Texto de origem
◇ ◇ ◇ ◇ ◇ ◇ ◇
Carrera afirma que restaurações amadoras ainda são comuns na Espanha e que muitos casos passam despercebidos do público por não terem grande apelo midiático.

Ecce Homo original, deteriorado pela passagem do tempo e ‘restaurado’; intervenções amadoras são muito comuns em patrimônio eclesiástico, diz especialista

«O patrimônio é tão amplo que não há controle sobre esse tipo de ações. É preciso sobretudo que a Igreja Católica melhore o controle sobre seu patrimônio, porque essas intervenções (amadoras) ocorrem principalmente com obras eclesiásticas.»

‘Professor de artesanato’

O episódio em San Miguel de Estella, que veio a público na semana passada por vídeos postados nas redes sociais, provocou reações na imprensa e na política espanholas.

O prefeito de Estella, Koldo Leoz, disse pelo Twitter que, «infelizmente para a antiquísisma escultura e para o patrimônio da cidade, um pároco decidiu por conta própria delegar a renovação (não seria justo chamar de restauração) a uma escola de artesanato local».

«Não duvido da boa vontade tanto do pároco quanto da pessoa encarregada de profanar essa obra de arte mediante técnicas nada apropriadas, mas a negligência de ambos é muito grave e não pode ser justificada com a desculpa da boa vontade», prosseguiu.

«Deveriam ter alertado tanto a prefeitura quanto o governo, e nós teríamos evitado a perda, com quase toda a certeza, da policromia original da escultura, assim como a estrutura original da armadura usada na época (no século 16). (…) Esperemos agora a avaliação da equipe técnica para ver se a escultura de São Jorge tem salvação.»

O governo de Navarra abriu uma investigação própria, disse à Efe o diretor do Serviço de Patrimônio estadual, Carlos Martínez Álava.

«Essa atuação foi realizada sobre bens que estão registrados como patrimônio cultural de Navarra, então é necessário haver um projeto (de restauração) com a nossa aprovação», declarou.

Martínez Álava agregou que o aspecto desgastado da escultura de madeira «poderia indicar que lhe faria bem uma limpeza, mas a impressão é de que a atuação (do restaurador) foi um tanto excessiva». Ele acredita, porém, que a escultura de São Jorge talvez ainda seja «recuperável».
◇ ◇ ◇ ◇ ◇ ◇ ◇
Trecho de dados

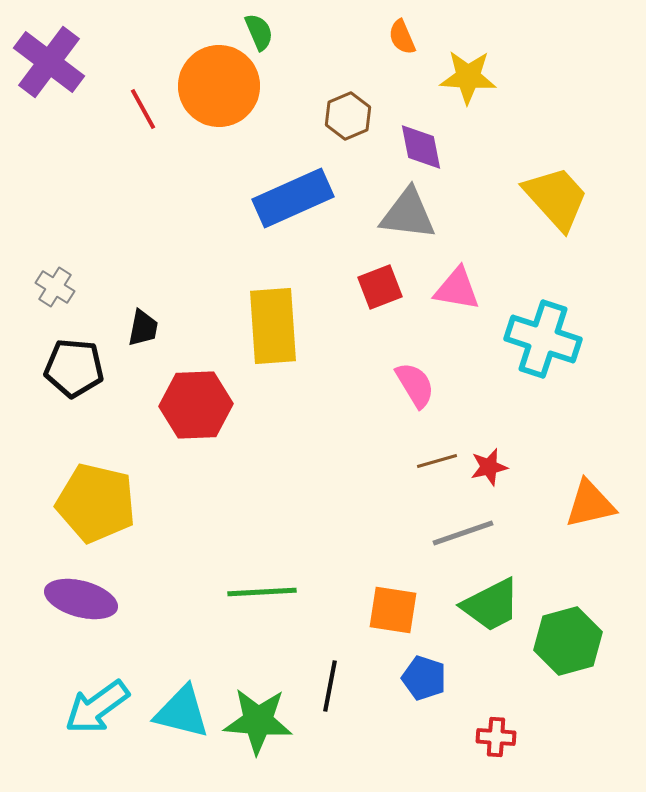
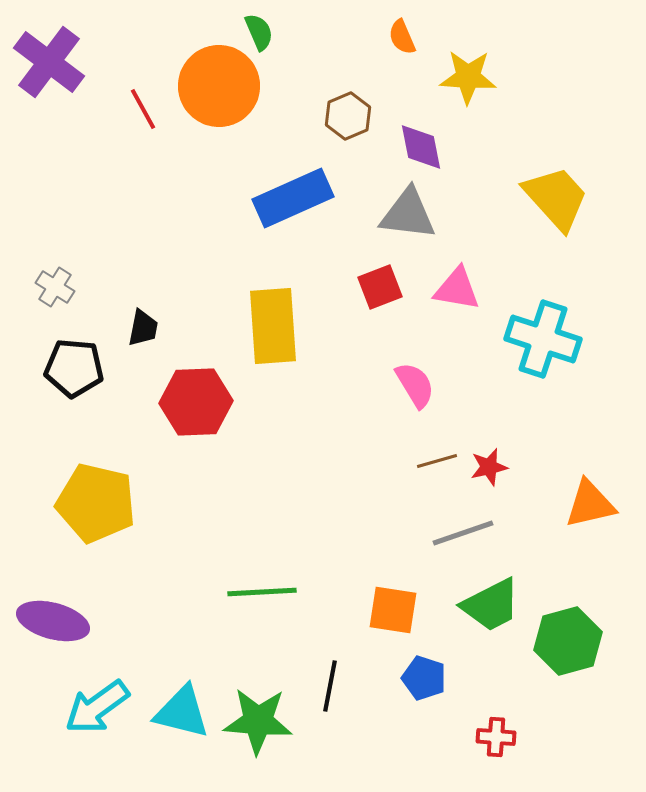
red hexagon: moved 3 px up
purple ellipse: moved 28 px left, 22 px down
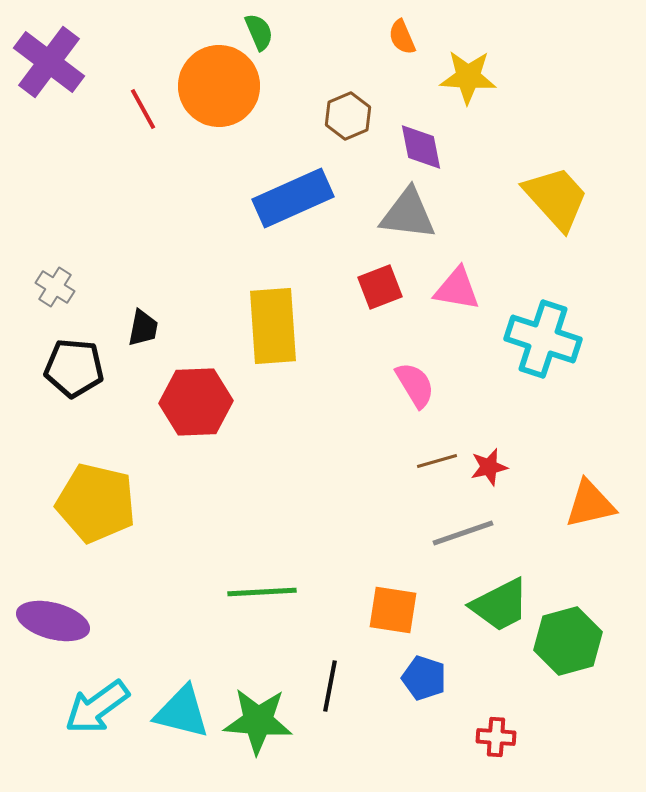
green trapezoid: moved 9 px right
◇ ◇ ◇ ◇ ◇ ◇ ◇
Tarefa proposta
Por favor, resuma em duas frases o texto sobre a restauração amadora da escultura de São Jorge em Estella. O material não é necessário para esta tarefa.

Resposta completa
O episódio em San Miguel de Estella, em que um pároco delegou por conta própria a renovação de uma escultura de São Jorge a uma escola de artesanato local, provocou reações na imprensa e na política espanholas, e o prefeito Koldo Leoz considerou muito grave a negligência dos envolvidos. O governo de Navarra abriu uma investigação própria, e o diretor do Serviço de Patrimônio, Carlos Martínez Álava, julgou a intervenção um tanto excessiva, embora acredite que a escultura talvez ainda seja recuperável.